++++ DATASET EXTRACT ++++

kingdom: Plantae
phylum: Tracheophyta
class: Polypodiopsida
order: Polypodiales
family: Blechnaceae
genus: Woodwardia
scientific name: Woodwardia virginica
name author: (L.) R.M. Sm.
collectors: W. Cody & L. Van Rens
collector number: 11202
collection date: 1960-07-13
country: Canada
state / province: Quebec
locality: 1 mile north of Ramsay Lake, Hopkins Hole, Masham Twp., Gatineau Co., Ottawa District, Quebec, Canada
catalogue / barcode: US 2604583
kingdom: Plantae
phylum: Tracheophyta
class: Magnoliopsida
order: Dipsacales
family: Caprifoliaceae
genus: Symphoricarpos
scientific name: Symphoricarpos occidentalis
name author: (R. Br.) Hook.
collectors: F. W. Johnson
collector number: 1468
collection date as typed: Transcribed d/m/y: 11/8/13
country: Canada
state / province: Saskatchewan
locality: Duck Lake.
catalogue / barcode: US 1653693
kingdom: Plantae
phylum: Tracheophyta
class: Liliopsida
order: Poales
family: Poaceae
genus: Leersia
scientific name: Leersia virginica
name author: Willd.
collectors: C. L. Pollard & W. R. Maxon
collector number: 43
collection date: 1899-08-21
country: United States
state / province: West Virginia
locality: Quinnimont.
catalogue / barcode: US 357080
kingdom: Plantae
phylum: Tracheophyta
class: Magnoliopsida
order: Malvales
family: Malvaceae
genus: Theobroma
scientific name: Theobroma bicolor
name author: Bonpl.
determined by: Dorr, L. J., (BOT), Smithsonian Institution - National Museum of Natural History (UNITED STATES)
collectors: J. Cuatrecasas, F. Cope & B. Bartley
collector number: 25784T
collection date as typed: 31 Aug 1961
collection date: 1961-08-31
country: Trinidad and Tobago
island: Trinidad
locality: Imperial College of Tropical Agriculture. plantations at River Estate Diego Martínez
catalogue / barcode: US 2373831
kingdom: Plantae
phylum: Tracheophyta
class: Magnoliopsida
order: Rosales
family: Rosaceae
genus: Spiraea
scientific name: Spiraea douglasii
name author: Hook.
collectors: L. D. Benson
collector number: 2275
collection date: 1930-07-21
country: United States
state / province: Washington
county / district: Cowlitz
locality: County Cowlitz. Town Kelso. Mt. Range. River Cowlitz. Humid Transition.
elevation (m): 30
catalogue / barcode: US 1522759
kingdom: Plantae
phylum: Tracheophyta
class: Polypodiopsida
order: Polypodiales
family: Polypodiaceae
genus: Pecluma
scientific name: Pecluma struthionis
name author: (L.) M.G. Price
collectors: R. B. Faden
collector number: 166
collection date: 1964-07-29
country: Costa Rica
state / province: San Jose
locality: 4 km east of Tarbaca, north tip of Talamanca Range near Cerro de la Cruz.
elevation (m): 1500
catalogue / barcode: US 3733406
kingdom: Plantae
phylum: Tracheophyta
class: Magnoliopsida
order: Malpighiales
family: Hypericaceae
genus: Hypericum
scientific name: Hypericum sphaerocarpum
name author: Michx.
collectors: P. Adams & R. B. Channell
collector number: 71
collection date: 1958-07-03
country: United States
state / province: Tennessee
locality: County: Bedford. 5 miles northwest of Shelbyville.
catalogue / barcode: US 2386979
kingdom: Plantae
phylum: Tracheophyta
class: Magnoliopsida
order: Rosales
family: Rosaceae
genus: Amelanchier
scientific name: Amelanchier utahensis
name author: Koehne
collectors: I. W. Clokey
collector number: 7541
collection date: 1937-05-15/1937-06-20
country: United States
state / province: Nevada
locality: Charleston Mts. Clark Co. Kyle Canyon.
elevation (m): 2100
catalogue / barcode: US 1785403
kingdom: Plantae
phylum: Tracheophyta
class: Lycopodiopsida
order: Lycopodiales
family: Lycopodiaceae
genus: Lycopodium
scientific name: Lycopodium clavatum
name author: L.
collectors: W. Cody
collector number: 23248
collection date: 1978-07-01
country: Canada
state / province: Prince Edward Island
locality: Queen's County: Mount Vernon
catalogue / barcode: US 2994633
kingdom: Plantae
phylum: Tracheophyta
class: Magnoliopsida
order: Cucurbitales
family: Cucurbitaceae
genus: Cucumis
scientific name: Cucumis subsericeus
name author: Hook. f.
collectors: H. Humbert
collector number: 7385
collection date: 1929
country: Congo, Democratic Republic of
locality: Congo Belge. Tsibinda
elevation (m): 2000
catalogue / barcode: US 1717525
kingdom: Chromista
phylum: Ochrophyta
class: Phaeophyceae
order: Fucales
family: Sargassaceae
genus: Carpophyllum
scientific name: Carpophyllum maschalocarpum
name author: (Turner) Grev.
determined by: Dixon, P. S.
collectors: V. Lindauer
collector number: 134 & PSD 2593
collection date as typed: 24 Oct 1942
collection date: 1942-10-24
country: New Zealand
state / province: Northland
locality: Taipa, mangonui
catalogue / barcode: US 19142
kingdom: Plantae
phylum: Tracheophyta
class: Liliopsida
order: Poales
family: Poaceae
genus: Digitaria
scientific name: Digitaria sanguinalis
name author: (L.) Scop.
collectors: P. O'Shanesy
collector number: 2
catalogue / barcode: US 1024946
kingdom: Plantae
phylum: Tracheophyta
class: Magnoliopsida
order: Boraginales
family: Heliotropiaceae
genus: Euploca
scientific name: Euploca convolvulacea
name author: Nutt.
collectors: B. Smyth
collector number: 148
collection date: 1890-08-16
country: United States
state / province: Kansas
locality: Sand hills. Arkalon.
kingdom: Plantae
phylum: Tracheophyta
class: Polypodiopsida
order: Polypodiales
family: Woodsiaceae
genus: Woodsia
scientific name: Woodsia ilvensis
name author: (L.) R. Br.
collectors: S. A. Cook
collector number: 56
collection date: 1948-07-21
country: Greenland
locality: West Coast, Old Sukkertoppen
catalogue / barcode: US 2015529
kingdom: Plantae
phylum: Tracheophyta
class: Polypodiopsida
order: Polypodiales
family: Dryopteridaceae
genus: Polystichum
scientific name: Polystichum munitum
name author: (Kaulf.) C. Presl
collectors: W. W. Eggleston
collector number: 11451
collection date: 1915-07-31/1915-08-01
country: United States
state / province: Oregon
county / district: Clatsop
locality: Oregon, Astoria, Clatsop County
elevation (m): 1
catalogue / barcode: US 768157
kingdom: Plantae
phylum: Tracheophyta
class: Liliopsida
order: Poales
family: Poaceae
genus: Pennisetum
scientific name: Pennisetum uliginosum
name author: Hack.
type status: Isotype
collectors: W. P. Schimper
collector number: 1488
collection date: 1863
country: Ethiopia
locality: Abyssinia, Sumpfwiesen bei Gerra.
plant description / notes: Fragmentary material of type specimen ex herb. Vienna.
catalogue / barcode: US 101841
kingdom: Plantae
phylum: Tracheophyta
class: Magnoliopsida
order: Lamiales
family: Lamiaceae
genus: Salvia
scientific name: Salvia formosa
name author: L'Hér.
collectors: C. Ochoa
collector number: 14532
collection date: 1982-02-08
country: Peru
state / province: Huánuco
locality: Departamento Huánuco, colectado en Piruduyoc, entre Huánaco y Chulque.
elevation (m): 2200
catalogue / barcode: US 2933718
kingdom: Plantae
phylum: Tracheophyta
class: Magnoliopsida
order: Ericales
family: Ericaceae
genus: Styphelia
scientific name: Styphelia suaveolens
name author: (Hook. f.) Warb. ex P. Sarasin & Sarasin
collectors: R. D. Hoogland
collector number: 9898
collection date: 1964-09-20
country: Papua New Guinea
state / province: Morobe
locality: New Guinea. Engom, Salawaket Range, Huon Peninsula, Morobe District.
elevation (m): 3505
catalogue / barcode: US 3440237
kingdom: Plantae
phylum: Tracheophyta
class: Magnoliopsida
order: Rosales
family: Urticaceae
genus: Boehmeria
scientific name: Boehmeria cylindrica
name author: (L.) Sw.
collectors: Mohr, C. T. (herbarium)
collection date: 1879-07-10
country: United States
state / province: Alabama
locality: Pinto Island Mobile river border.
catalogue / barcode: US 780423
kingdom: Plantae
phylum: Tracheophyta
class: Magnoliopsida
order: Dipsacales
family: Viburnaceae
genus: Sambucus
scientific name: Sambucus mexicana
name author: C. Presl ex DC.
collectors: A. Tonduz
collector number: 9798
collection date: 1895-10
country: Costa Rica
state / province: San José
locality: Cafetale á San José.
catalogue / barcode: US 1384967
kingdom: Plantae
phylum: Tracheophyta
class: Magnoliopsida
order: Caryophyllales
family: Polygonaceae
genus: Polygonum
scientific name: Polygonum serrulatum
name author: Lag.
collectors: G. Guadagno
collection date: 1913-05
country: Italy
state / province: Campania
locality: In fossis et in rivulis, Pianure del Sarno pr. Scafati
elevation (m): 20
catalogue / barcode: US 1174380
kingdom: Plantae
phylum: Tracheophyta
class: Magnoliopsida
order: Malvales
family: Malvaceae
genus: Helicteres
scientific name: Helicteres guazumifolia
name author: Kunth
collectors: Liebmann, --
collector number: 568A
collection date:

++++

#### [PROMPT]
Recast the listing above, from its first line through the line containing "collectors: F. W. Johnson", as a JSON array of strings with one string per line and no blank lines.

#### [SOLUTION]
[
  "kingdom: Plantae",
  "phylum: Tracheophyta",
  "class: Polypodiopsida",
  "order: Polypodiales",
  "family: Blechnaceae",
  "genus: Woodwardia",
  "scientific name: Woodwardia virginica",
  "name author: (L.) R.M. Sm.",
  "collectors: W. Cody & L. Van Rens",
  "collector number: 11202",
  "collection date: 1960-07-13",
  "country: Canada",
  "state / province: Quebec",
  "locality: 1 mile north of Ramsay Lake, Hopkins Hole, Masham Twp., Gatineau Co., Ottawa District, Quebec, Canada",
  "catalogue / barcode: US 2604583",
  "kingdom: Plantae",
  "phylum: Tracheophyta",
  "class: Magnoliopsida",
  "order: Dipsacales",
  "family: Caprifoliaceae",
  "genus: Symphoricarpos",
  "scientific name: Symphoricarpos occidentalis",
  "name author: (R. Br.) Hook.",
  "collectors: F. W. Johnson"
]